— TEXT SECTION —
Sieg SX2.7L tramming advice?

I've recently acquired a Sieg SX2.7L clone, which I believe was built in 2019. The first job I ended up needing it for was fly cutting, with a large diameter (approx 13cm / 5". I noticed that the cutter was taking more material on the trailing edge; which I understand would indicate the machine is slightly out of tram.

I first checked the spindle runout with a DTI touching an MT3 ER collet mounted in the spindle (see image below). This showed 0.004mm of runout, so I'm assuming this is not of concern.

Next I clocked the spindle across the length of table. Two indicators approx 150mm (6" apart, set to 0 when facing away from me.

Turning the spindle 180 degrees shows around 0.015mm of deviation. As the left side of the table is low, right side high; I assume this means the column is tilted slightly to the right.

I then took the same measurement across the width of table. That appears to show that the front of the table is high and the rear is low (by approx 0.06mm to 0.08mm). I assume this means the column is also tilted forward.

However, I next swept a rod in the spindle along a DTI by raising the mill head up the column. As the head rose, the DTI reading dropped (rod moving away from the DTI) by 0.1mm over a distance of about 43mm of vertical travel.

If I understand correctly, if just the column were out of square this reading would not change (see below for a very out of square column, with the head moving up, but the rod-to-DTI distance remaining constant).

Extracted data entries:
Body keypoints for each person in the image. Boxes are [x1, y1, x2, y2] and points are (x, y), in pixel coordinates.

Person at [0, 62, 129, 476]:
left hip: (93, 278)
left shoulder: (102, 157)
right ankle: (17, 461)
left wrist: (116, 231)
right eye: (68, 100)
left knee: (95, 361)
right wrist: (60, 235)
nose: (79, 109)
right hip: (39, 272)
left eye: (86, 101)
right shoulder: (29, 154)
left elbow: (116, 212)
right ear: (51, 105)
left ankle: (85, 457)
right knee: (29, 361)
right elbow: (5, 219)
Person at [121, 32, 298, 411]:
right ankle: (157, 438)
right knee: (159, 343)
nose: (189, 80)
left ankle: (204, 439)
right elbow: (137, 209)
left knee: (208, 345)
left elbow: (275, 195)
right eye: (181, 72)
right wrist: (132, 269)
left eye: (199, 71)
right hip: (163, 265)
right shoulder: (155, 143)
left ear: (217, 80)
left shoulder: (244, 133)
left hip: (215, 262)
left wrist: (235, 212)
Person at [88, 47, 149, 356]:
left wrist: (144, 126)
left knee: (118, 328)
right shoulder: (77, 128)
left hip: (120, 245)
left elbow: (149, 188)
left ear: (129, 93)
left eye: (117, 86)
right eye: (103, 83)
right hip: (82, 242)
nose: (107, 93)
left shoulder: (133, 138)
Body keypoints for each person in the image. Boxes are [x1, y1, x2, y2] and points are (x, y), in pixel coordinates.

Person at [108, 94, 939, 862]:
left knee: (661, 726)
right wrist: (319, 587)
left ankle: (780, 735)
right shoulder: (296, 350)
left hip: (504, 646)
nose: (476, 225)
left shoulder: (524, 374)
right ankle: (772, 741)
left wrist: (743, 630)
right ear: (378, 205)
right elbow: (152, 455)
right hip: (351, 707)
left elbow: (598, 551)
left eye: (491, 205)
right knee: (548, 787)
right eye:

---

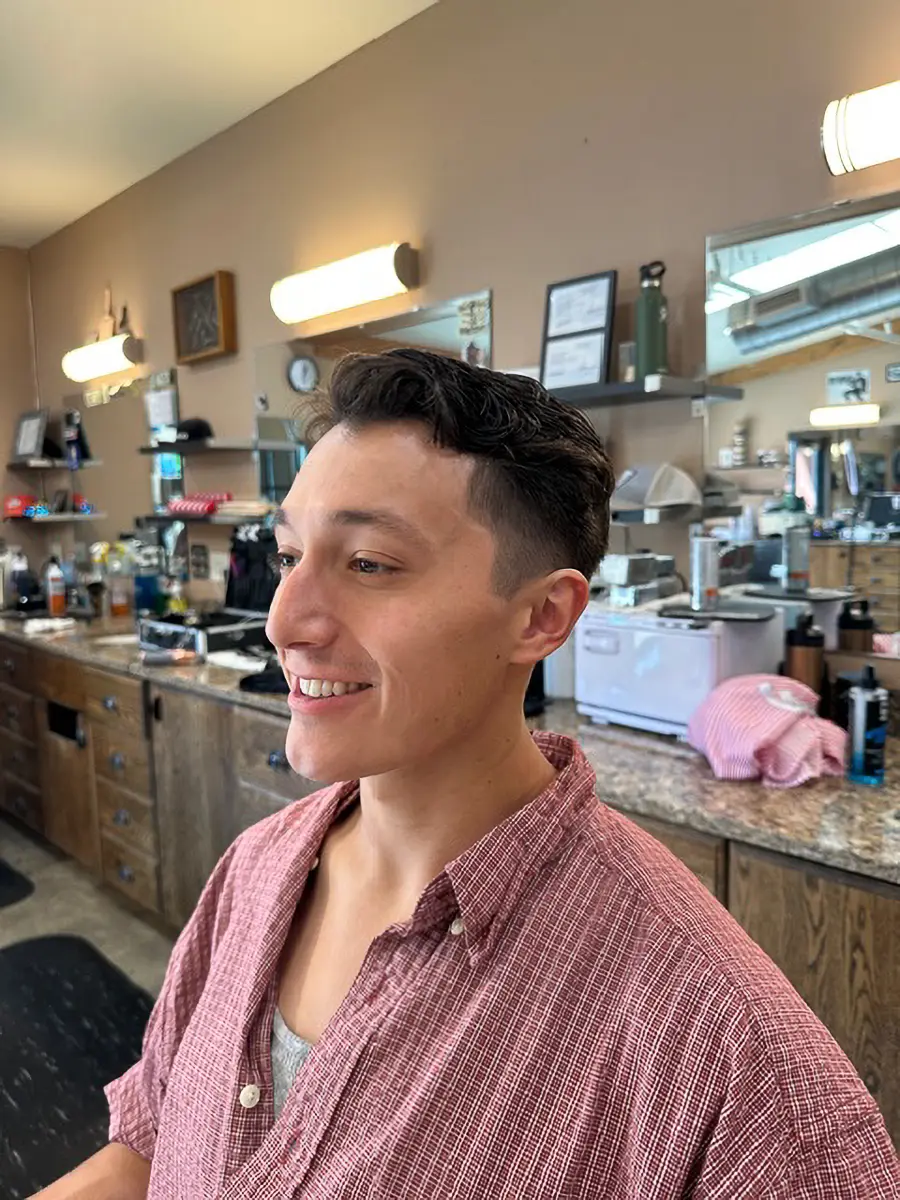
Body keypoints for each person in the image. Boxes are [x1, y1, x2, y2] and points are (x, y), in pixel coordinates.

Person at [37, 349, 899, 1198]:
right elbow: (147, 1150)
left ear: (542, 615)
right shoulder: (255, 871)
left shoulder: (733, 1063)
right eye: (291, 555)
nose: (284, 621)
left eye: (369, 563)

— TASKS TO PERFORM —
(A) In the tramming thread, how much spindle runout did the dial indicator show against the ER collet?
(B) Pick up the thread on tramming the Sieg SX2.7L mill from its final sentence and continue it.

— RESPONSES BY ITEM NUMBER —
(A) 0.004mm

(B)
However, it would change if the head were nodded forward on the column; e.g. for a very out of square head, with the rod-to-DTI distance increasing as the head moves up the column.

I repeated this test with the DTI to the side of the rod, and it showed essentially no change when the head was raised up the column; so I assume this means the head is not tilted left/right, and the 0.015mm deviation across the length of the table must be down to the column alignment.

Assuming I'm taking the above measurements correctly (do tell me if I'm not), it looks as though the main/first issue is the nod on the head. How do I (can I?) correct the head nod on this machine?

BTW for all tests so far the spindle has been fully raised; I'll check it once the head/column looks OK.

Look at the head taper gib for a start if you feel it is the head nodding on the column, make sure both screws are in contact with the gib strip ends

Out of interest have to clocked the end of that rod to see if it is running true that far out of the collet chuck?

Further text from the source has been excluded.